TAWAKAL


Tawakal adalah, kesungguhan bersandarnya hati kepada Alloh Azza wa Jalla dalam mengundang kebaikan dan menolak keburukan dalam urusan dunia dan akhirat. Alloh berfirman, ‘’Siapa yang bertakwa kepada Alloh, niscaya dia akan memberinya jalan keluar. Dan memberinya rizki dari arah yang tidak pernah di sangka. Dan siapa yang bertawakal kepada Alloh, niscaya Alloh akan mencukupkan (keperluan)-nya.’’ (Ath-Thalaq: 2-3)


Siapa mengejawantahkan takwa dan tawakal, dia akan mendapatkan kebaikan semua kebaikan dunia dan akhirat. Uamar bin Khotob ra menceritakan dari Nabi saw, beliau bersabda, ‘’Jika kamu sungguh-sungguh bertawakal kepada Alloh, pasti dia akan memberimu rizki seperti burung-burung yang berangkat pagi dengan perut kosong, dan kembali dengan perut penuh.’’ (HR.Tirmidz).

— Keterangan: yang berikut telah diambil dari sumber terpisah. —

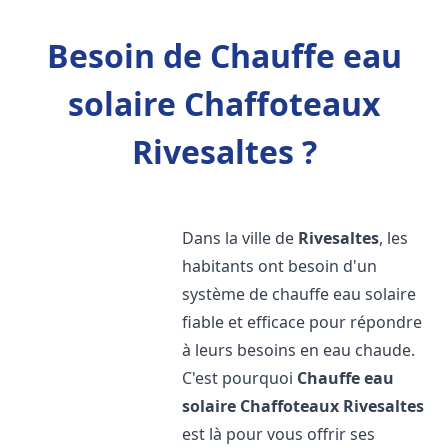
Besoin de Chauffe eau
solaire Chaffoteaux
Rivesaltes ?
Dans la ville de
Rivesaltes
, les
habitants ont besoin d'un
système de chauffe eau solaire
fiable et efficace pour répondre
à leurs besoins en eau chaude.
C'est pourquoi
Chauffe eau
solaire Chaffoteaux
Rivesaltes
est là pour vous offrir ses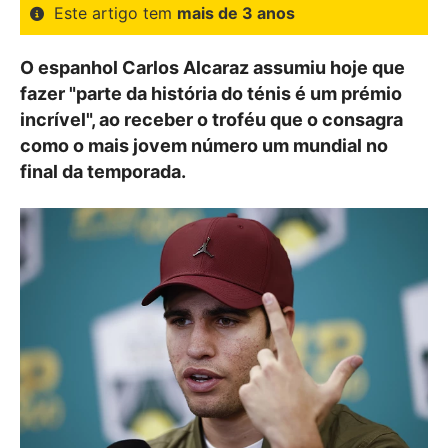
Este artigo tem
mais de 3 anos
O espanhol Carlos Alcaraz assumiu hoje que
fazer "parte da história do ténis é um prémio
incrível", ao receber o troféu que o consagra
como o mais jovem número um mundial no
final da temporada.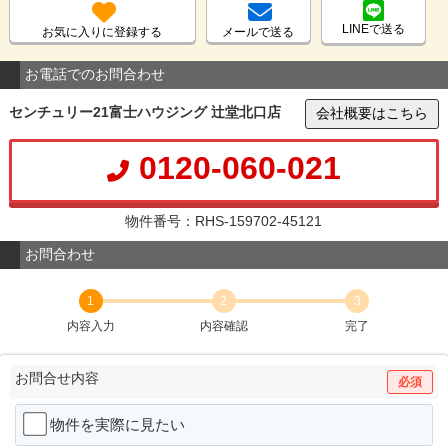
LINEで送る
お気に入りに登録する
メールで送る
お電話でのお問合わせ
センチュリー21富士ハウジング 辻堂北口店
会社概要はこちら
0120-060-021
物件番号：RHS-159702-45121
お問合わせ
1
2
3
内容入力
内容確認
完了
お問合せ内容
必須
物件を実際に見たい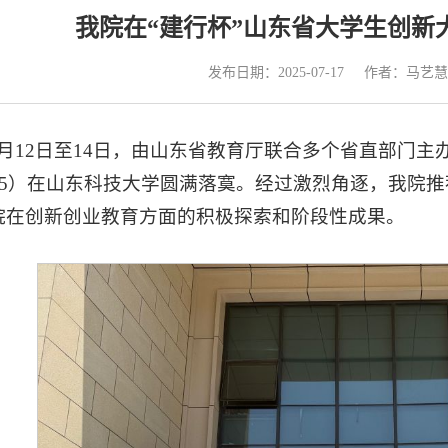
我院在“建行杯”山东省大学生创新大
发布日期：2025-07-17
作者：马艺慧
7月12日至14日，由山东省教育厅联合多个省直部门主
025）在山东科技大学圆满落寞。经过激烈角逐，我院
院在创新创业教育方面的积极探索和阶段性成果。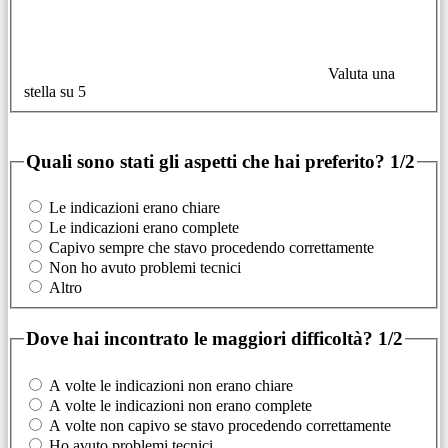
Valuta una
stella su 5
Quali sono stati gli aspetti che hai preferito?
1/2
Le indicazioni erano chiare
Le indicazioni erano complete
Capivo sempre che stavo procedendo correttamente
Non ho avuto problemi tecnici
Altro
Dove hai incontrato le maggiori difficoltà?
1/2
A volte le indicazioni non erano chiare
A volte le indicazioni non erano complete
A volte non capivo se stavo procedendo correttamente
Ho avuto problemi tecnici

Abu Hatim Ar-Razi berkata, ‘’Hadits diatas adalah landasan utama tawakal dan termasuk salah satu sebab utama yang mendatangkan rizki.’’

Sa’id bin Jubair berkata, ‘’Tawakal adalah pokok iman.’’

Merealisasikan tawakal tidak bertentangan dengan ikhtiar atau usaha yang di tentukan Alloh agar semua usaha mendapatkan hasil, dan ketentuan-Nya berlaku seperti itu diantara hamba-hamba-Nya, karna Alloh memerintahkan untuk berbuat, disamping menyuruh bertawakal. Jadi berusaha dengan mengunakan angota-angota badan adalah salah satu bentuk keta’atan kepada Alloh, dan tawakal kepada-Nya dengan hati adalah wujud iman kepada-Nya. Alloh berfirman,

‘’Hai orang-orang yang beriman, bersiap siagaalah kamu…..(An-Nisa:71)

Sahl berkata, ‘’Siapa yang mencela gerak, yakni dalam berusaha dan bekerja, sungguh dia telah mencela sunnah, dan siapa mencela tawakal, sungguh dia telah mencela iman.’’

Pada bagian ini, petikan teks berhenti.